▶ [TASK DESCRIPTION] Retype the entries in full, exactly.

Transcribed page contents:
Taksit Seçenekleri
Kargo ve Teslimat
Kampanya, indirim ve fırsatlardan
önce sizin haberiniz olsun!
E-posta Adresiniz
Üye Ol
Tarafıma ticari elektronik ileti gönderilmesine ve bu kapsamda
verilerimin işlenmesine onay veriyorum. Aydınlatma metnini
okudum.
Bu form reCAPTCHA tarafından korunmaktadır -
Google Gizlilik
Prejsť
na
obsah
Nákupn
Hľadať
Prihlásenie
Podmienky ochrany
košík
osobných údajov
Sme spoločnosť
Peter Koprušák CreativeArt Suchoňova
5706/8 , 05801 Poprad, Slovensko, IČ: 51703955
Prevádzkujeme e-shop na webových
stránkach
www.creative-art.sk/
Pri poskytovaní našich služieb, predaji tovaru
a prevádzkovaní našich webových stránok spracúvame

▶ [RESPONSE TO THE EXERCISE]
Taksit Seçenekleri
Kargo ve Teslimat
Kampanya, indirim ve fırsatlardan
önce sizin haberiniz olsun!
E-posta Adresiniz
Üye Ol
Tarafıma ticari elektronik ileti gönderilmesine ve bu kapsamda
verilerimin işlenmesine onay veriyorum. Aydınlatma metnini
okudum.
Bu form reCAPTCHA tarafından korunmaktadır -
Google Gizlilik
Prejsť
na
obsah
Nákupn
Hľadať
Prihlásenie
Podmienky ochrany
košík
osobných údajov
Sme spoločnosť
Peter Koprušák CreativeArt Suchoňova
5706/8 , 05801 Poprad, Slovensko, IČ: 51703955
Prevádzkujeme e-shop na webových
stránkach
www.creative-art.sk/
Pri poskytovaní našich služieb, predaji tovaru
a prevádzkovaní našich webových stránok spracúvame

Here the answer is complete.